Delegate Pat McGeehan on guns and abortion
He’s not quite the constitutional conservative that he thinks he is
Last Tuesday, Bishop Mark Brennen of the Diocese of Wheeling-Charleston issued a statement calling for more action on gun violence. (The Wheeling Intelligencer carried it here.) From that statement:
“We have put our heads in the sand so that we don’t have to face the truth: the proliferation of guns is a strong contributing factor to the surge of violence in our communities,” he said. “We can speak all day about the right to own a gun, but rights must be balanced with responsibilities. We have a duty not only to defend individual rights but also to promote the common good. The pendulum has swung too far to the side of individual rights. It is time to take effective steps to curb the plague of gun violence.”
Republican Delegate Pat McGeehan from Hancock County was quick to respond. McGeehan called Bishop Brennen a “cafeteria Catholic” on Twitter and made additional comments to WV Metro News:
Delegate Pat McGeehan, R-Hancock, and a member of the diocese, did not agree with the bishop’s statement. He told MetroNews the letter looks like it was ‘written for children’ with ‘simpleton language.’
And:
“His letter is radical, left-wing political ideology, sprinkled with religious language,” McGeehan said.
In the process, McGeehan misquoted the bishop:
“The bishop openly writes in his letter that pious words have lost all credibility. Please tell me he didn’t really mean that. Does the bishop no longer believe in the sacred value of prayer,” McGeehan asked.

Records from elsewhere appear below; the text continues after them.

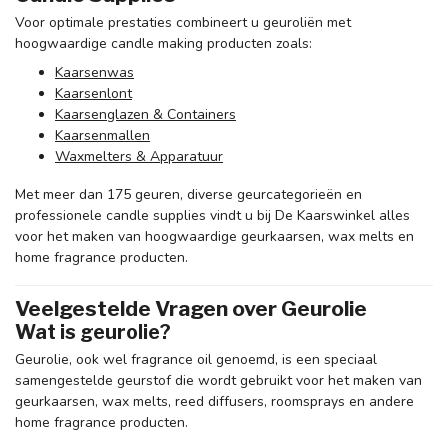
Voor optimale prestaties combineert u geuroliën met
hoogwaardige candle making producten zoals:
Kaarsenwas
Kaarsenlont
Kaarsenglazen & Containers
Kaarsenmallen
Waxmelters & Apparatuur
Met meer dan 175 geuren, diverse geurcategorieën en
professionele candle supplies vindt u bij De Kaarswinkel alles
voor het maken van hoogwaardige geurkaarsen, wax melts en
home fragrance producten.
Veelgestelde Vragen over Geurolie
Wat is geurolie?
Geurolie, ook wel fragrance oil genoemd, is een speciaal
samengestelde geurstof die wordt gebruikt voor het maken van
geurkaarsen, wax melts, reed diffusers, roomsprays en andere
home fragrance producten.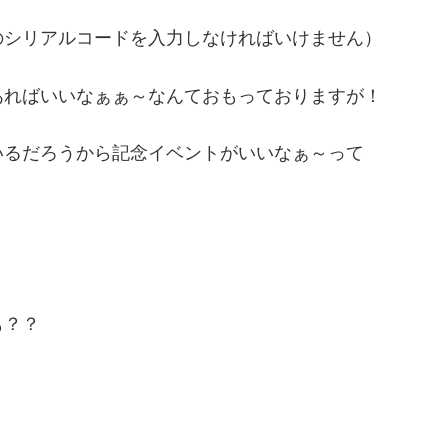
のシリアルコードを入力しなければいけません）
あればいいなぁぁ～なんておもっておりますが！
いるだろうから記念イベントがいいなぁ～って
も？？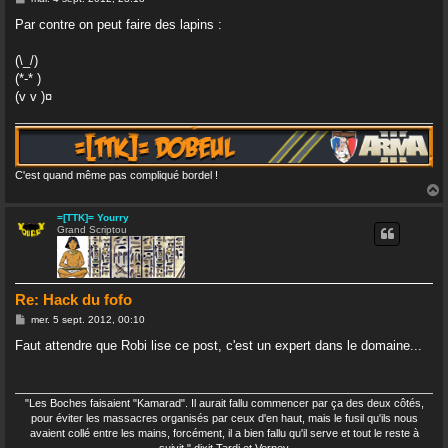
e
s
Par contre on peut faire des lapins :
s
a
g
(\_/)
e
(*-* )
(v v )¤
C'est quand même pas compliqué bordel !
=[TTK]= Yourry
Grand Scriptou
t
Re: Hack du fofo
M
mer. 5 sept. 2012, 00:10
e
s
Faut attendre que Robi lise ce post, c'est un expert dans le domaine...
s
a
g
e
"Les Boches faisaient "Kamarad". Il aurait fallu commencer par ça des deux côtés,
pour éviter les massacres organisés par ceux d'en haut, mais le fusil qu'ils nous
avaient collé entre les mains, forcément, il a bien fallu qu'il serve et tout le reste à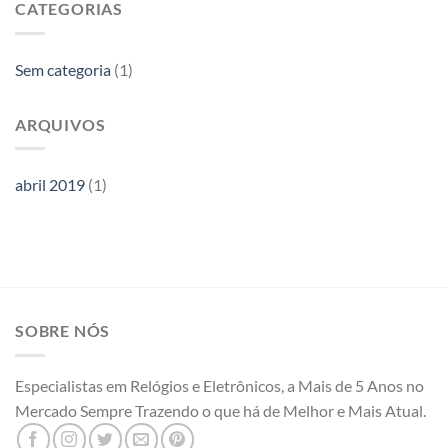
CATEGORIAS
Sem categoria
(1)
ARQUIVOS
abril 2019
(1)
SOBRE NÓS
Especialistas em Relógios e Eletrônicos, a Mais de 5 Anos no
Mercado Sempre Trazendo o que há de Melhor e Mais Atual.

No, the bishop did not say that. What Brennen wrote was clearly tied to mass shootings:
Pious words lamenting mass shootings have lost all credibility. Action is needed.

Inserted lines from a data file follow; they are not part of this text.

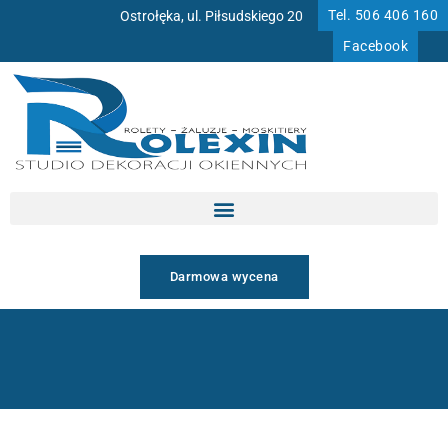
Przejdź
Tel. 506 406 160
Ostrołęka, ul. Piłsudskiego 20
do
Facebook
treści
Darmowa wycena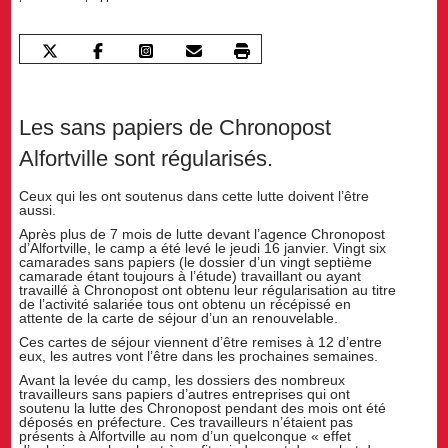
Les sans papiers de Chronopost
Alfortville sont régularisés.
Ceux qui les ont soutenus dans cette lutte doivent l’être
aussi.
Après plus de 7 mois de lutte devant l’agence Chronopost
d’Alfortville, le camp a été levé le jeudi 16 janvier. Vingt six
camarades sans papiers (le dossier d’un vingt septième
camarade étant toujours à l’étude) travaillant ou ayant
travaillé à Chronopost ont obtenu leur régularisation au titre
de l’activité salariée tous ont obtenu un récépissé en
attente de la carte de séjour d’un an renouvelable.
Ces cartes de séjour viennent d’être remises à 12 d’entre
eux, les autres vont l’être dans les prochaines semaines.
Avant la levée du camp, les dossiers des nombreux
travailleurs sans papiers d’autres entreprises qui ont
soutenu la lutte des Chronopost pendant des mois ont été
déposés en préfecture. Ces travailleurs n’étaient pas
présents à Alfortville au nom d’un quelconque « effet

(My hunch is that the bishop was referencing the now-cliched “thoughts and prayers” response that we frequently hear after mass shootings.)

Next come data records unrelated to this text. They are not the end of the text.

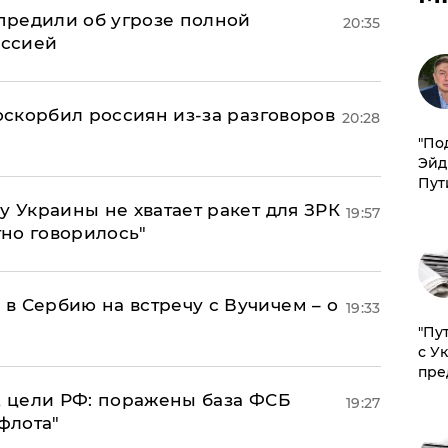
предили об угрозе полной
20:35
оссией
 оскорбил россиян из-за разговоров
20:28
​"По
Эйд
Пут
у Украины не хватает ракет для ЗРК
19:57
тно говорилось"
в Сербию на встречу с Вучичем – о
19:33
"Пу
с У
пре
2 цели РФ: поражены база ФСБ
19:27
флота"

Patrick McGeehan has picked a fight with Bishop Mark Brennen. Is McGeehan running for something? He certainly looks like it.
Pat McGeehan’s copy of the Constitution is apparently missing some amendments
McGeehan has long called himself a constitutional conservative: a person who strictly adheres to the letter of the country’s founding document. In practice, however, it would appear that his self-designation is applied quite selectively. For instance, here is constitutional conservative McGeehan on the Second Amendment:
I will never vote for any legislation that infringes on an individual's right to keep and bear arms. The Second Amendment must be kept sacred and protected at all levels.
On the other hand, McGeehan has no problem with a law that would criminalize the speech of someone exercising their First Amendment rights to speak or write about abortion rights. Two months ago, the West Virginia legislature passed abortion legislation. As Mountain State Spotlight wrote at the time:
After the abortion ban passed the House, a resolution — effectively, a statement without the power of law — was introduced by Del. Pat McGeehan, R-Hancock:
The resolution said that the abortion ban was just the beginning, even saying that the law should “designate as criminal” pro-abortion “propagandists.”
McGeehan wants to criminalize speech: so much for defending the First Amendment and the Constitution. He fits right in, however, in West Virginia's Trump Party.